--- About this task ---
In the patch, rename "Framework" to "Library" and write out the part from "From 5f8adabb6286fdcb0ff8a0ea5d1d58f40eef51f4 Mon" up to and including "insertions(+), 61 deletions(-)".

--- Supplied passage ---
------

From 5f8adabb6286fdcb0ff8a0ea5d1d58f40eef51f4 Mon Sep 17 00:00:00 2001
From: Aleksander Machniak <alec@alec.pl>
Date: Mon, 27 Aug 2012 03:28:16 -0400
Subject: [PATCH] Add simple (constructor) tests for Framework classes
---
program/lib/html2text.php | 146 ++++++++++++++++++++++++++++--------------------
1 files changed, 85 insertions(+), 61 deletions(-)
diff --git a/program/lib/html2text.php b/program/lib/html2text.php
index 0171f4b..28c5ae0 100644
--- a/program/lib/html2text.php
+++ b/program/lib/html2text.php
@@ -89,7 +89,7 @@
* out that extra spaces should be compressed--a problem addressed with
* Marcus Bointon's fixes but that I had not yet incorporated.
*
- * Thanks to Daniel Schledermann (http://www.typoconsult.dk/) for
+ * Thanks to Daniel Schledermann (http://www.typoconsult.dk/) for
* suggesting a valuable fix with <a> tag handling.

------

--- Extracted data ---
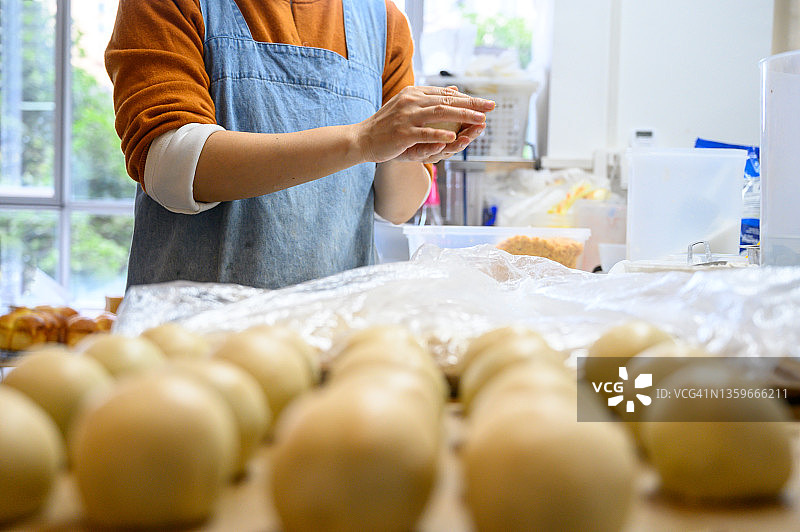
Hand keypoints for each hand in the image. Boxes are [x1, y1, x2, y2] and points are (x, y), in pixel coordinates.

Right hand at [355, 85, 494, 162]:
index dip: (467, 98)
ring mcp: (406, 117)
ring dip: (463, 116)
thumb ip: (430, 98)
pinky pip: (425, 133)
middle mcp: (411, 101)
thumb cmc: (387, 126)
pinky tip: (454, 136)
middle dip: (471, 104)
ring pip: (440, 114)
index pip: (445, 94)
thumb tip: (454, 89)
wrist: (362, 138)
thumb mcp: (407, 107)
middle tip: (491, 106)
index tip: (485, 102)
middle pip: (447, 101)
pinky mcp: (402, 133)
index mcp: (414, 93)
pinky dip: (440, 134)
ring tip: (480, 120)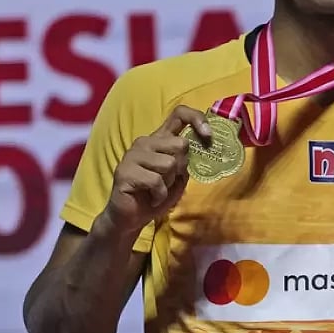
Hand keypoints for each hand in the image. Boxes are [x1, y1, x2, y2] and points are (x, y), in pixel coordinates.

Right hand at [104, 105, 210, 234]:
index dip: (197, 119)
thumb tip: (201, 145)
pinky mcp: (125, 171)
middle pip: (180, 144)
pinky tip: (151, 198)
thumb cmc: (156, 195)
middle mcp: (145, 142)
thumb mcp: (178, 177)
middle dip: (181, 167)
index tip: (209, 135)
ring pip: (169, 164)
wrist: (131, 218)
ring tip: (158, 190)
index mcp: (160, 139)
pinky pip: (156, 181)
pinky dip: (159, 195)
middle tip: (169, 180)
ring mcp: (133, 155)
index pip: (179, 114)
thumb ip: (186, 161)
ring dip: (169, 183)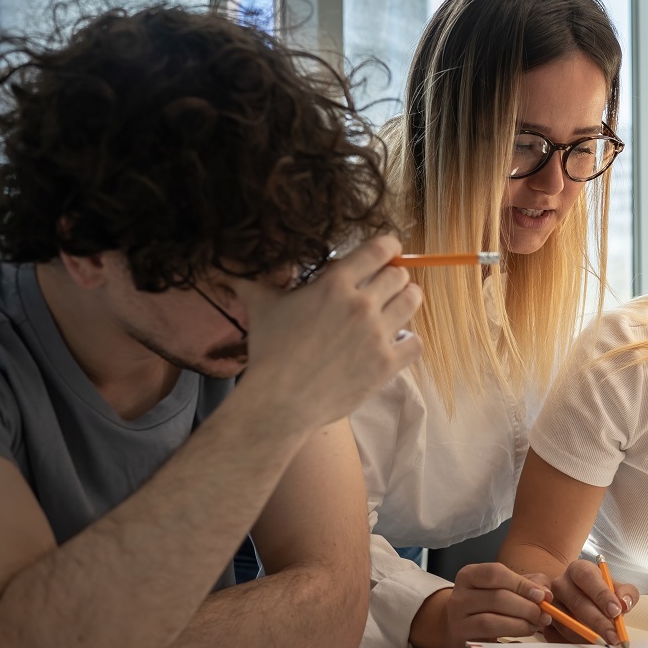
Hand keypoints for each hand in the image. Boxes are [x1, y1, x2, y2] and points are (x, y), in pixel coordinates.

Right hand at [238, 234, 422, 434]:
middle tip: (386, 286)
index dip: (388, 247)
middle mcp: (362, 305)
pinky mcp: (387, 364)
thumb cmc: (269, 352)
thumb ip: (257, 282)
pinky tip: (397, 341)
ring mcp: (377, 335)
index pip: (379, 250)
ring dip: (407, 301)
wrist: (280, 400)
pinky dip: (409, 340)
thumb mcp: (262, 307)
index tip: (388, 251)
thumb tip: (232, 270)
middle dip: (394, 278)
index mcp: (335, 284)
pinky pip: (415, 342)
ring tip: (396, 307)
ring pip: (412, 302)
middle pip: (399, 276)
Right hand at [444, 563, 555, 647]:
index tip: (541, 595)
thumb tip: (546, 594)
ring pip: (490, 622)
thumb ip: (529, 584)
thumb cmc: (490, 604)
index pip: (495, 573)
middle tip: (543, 615)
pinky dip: (509, 640)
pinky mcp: (461, 643)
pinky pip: (488, 643)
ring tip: (534, 625)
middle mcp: (458, 597)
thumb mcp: (507, 587)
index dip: (522, 584)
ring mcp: (457, 622)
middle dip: (527, 607)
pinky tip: (521, 637)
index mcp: (469, 576)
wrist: (461, 628)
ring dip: (520, 625)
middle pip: (496, 598)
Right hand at [544, 560, 640, 646]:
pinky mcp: (544, 622)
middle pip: (577, 602)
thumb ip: (627, 593)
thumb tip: (624, 604)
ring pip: (567, 621)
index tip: (616, 612)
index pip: (587, 577)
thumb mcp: (617, 588)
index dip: (602, 594)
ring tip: (605, 643)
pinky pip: (558, 635)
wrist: (579, 598)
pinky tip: (589, 647)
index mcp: (578, 569)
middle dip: (598, 621)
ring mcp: (549, 603)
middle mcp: (559, 584)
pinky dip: (574, 643)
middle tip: (613, 637)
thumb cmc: (601, 594)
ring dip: (587, 635)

------

--- Solution for this exercise ---
From 5f8adabb6286fdcb0ff8a0ea5d1d58f40eef51f4 Mon Sep 17 00:00:00 2001
From: Aleksander Machniak <alec@alec.pl>
Date: Mon, 27 Aug 2012 03:28:16 -0400
Subject: [PATCH] Add simple (constructor) tests for Library classes
---
program/lib/html2text.php | 146 ++++++++++++++++++++++++++++--------------------
1 files changed, 85 insertions(+), 61 deletions(-)